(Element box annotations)
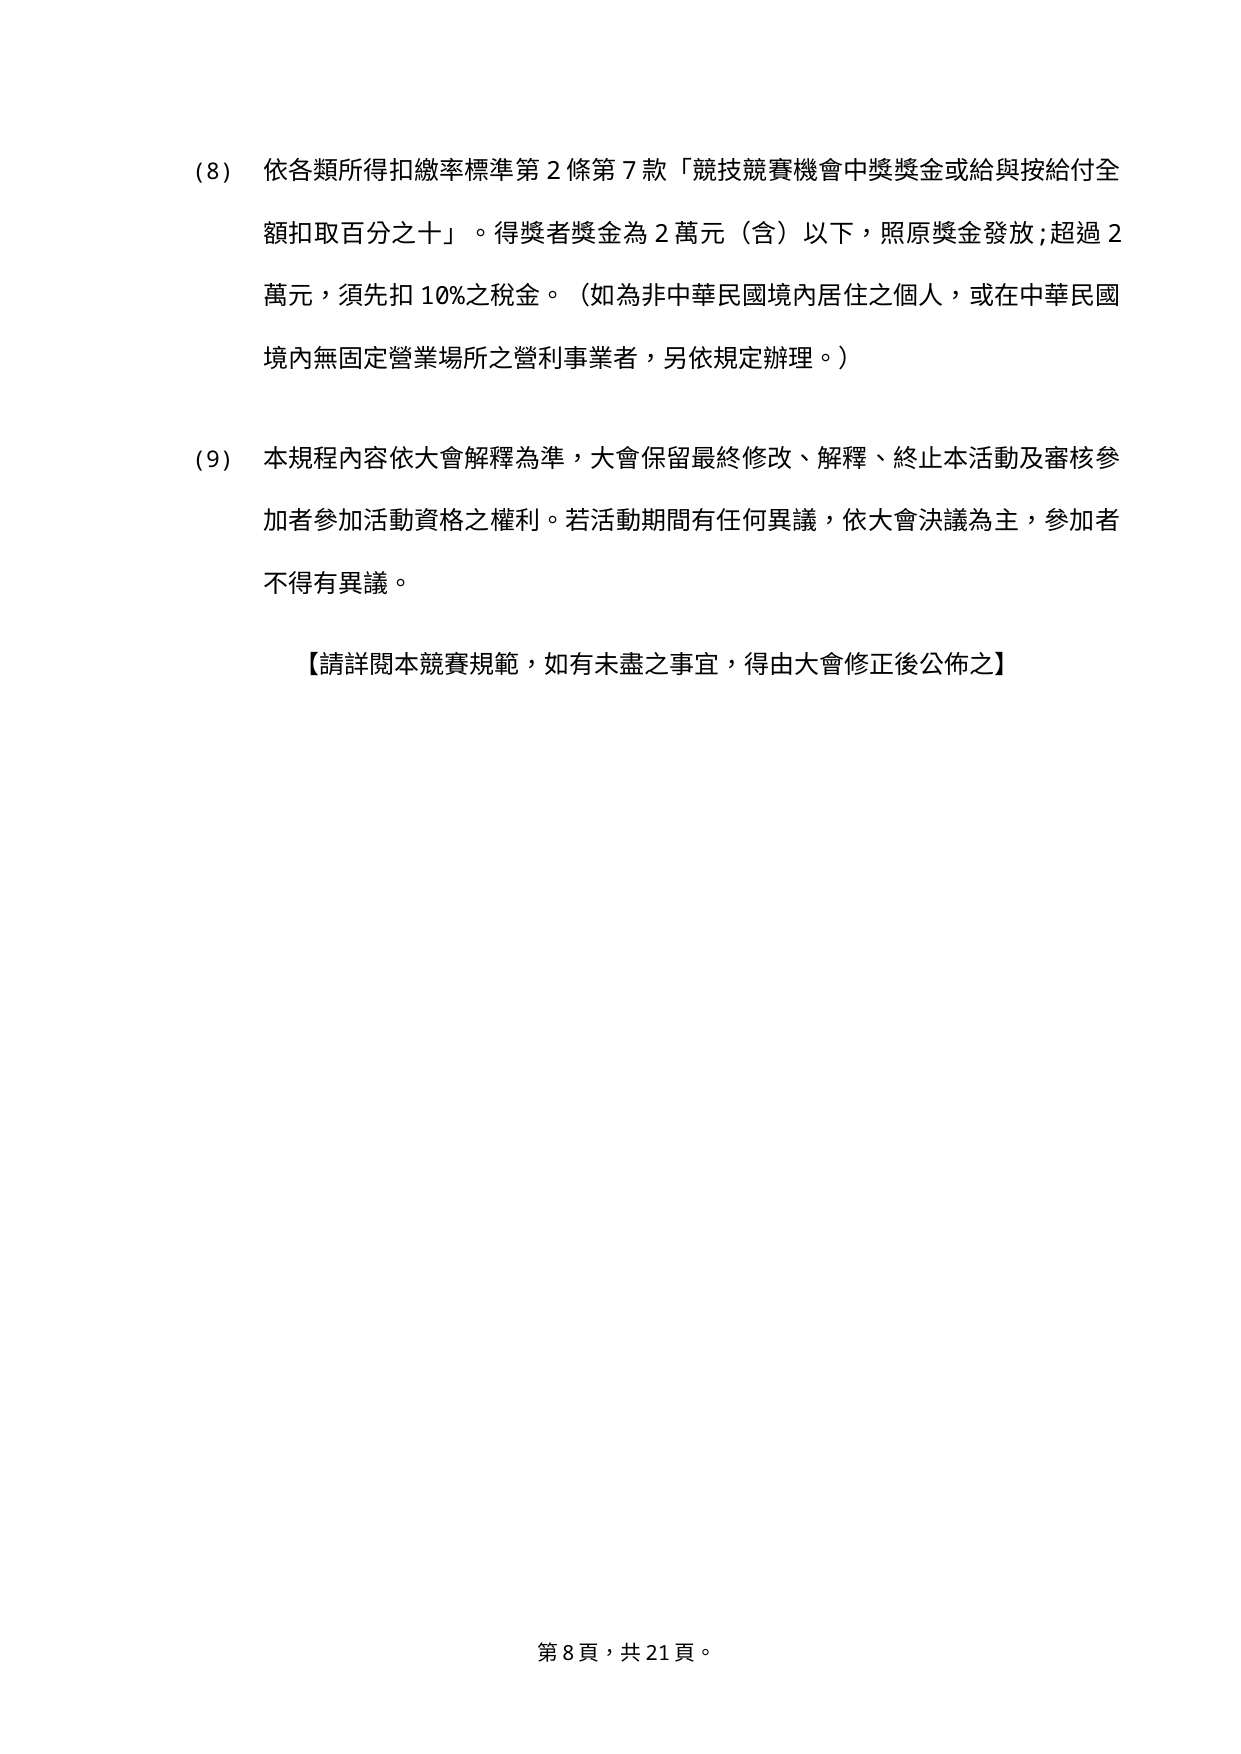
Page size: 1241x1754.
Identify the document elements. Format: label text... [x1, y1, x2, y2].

list 依各類所得扣繳率標準第2條第7款「競技競賽機會中獎獎金或給與按給付全額扣取百分之十」。得獎者獎金為2萬元（含）以下，照原獎金發放;超過2萬元，須先扣10%之稅金。（如為非中華民國境內居住之個人，或在中華民國境內無固定營業場所之營利事業者，另依規定辦理。） [192, 127, 1122, 377]
text 【請詳閱本競賽規範，如有未盡之事宜，得由大會修正後公佈之】 [192, 621, 1122, 683]
list 本規程內容依大會解釋為準，大會保留最終修改、解釋、終止本活動及審核參加者參加活動資格之權利。若活動期間有任何異議，依大會決議為主，參加者不得有異議。 [192, 414, 1122, 602]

> Task statement:
Rewrite the rows with "document elements" changed to "layout elements" and everything else kept the same. Leave the pictures out of your answer.

> Written reply:
Page size: 1241x1754.
Identify the layout elements. Format: label text... [x1, y1, x2, y2].

list 依各類所得扣繳率標準第2條第7款「競技競賽機會中獎獎金或給與按給付全額扣取百分之十」。得獎者獎金為2萬元（含）以下，照原獎金發放;超過2萬元，須先扣10%之稅金。（如為非中華民國境內居住之個人，或在中華民國境內無固定營業場所之營利事業者，另依規定辦理。） [192, 127, 1122, 377]
text 【請詳閱本競賽規範，如有未盡之事宜，得由大會修正後公佈之】 [192, 621, 1122, 683]
list 本規程內容依大會解釋為準，大會保留最終修改、解釋、終止本活動及審核參加者參加活動資格之權利。若活動期間有任何異議，依大會決議為主，參加者不得有異議。 [192, 414, 1122, 602]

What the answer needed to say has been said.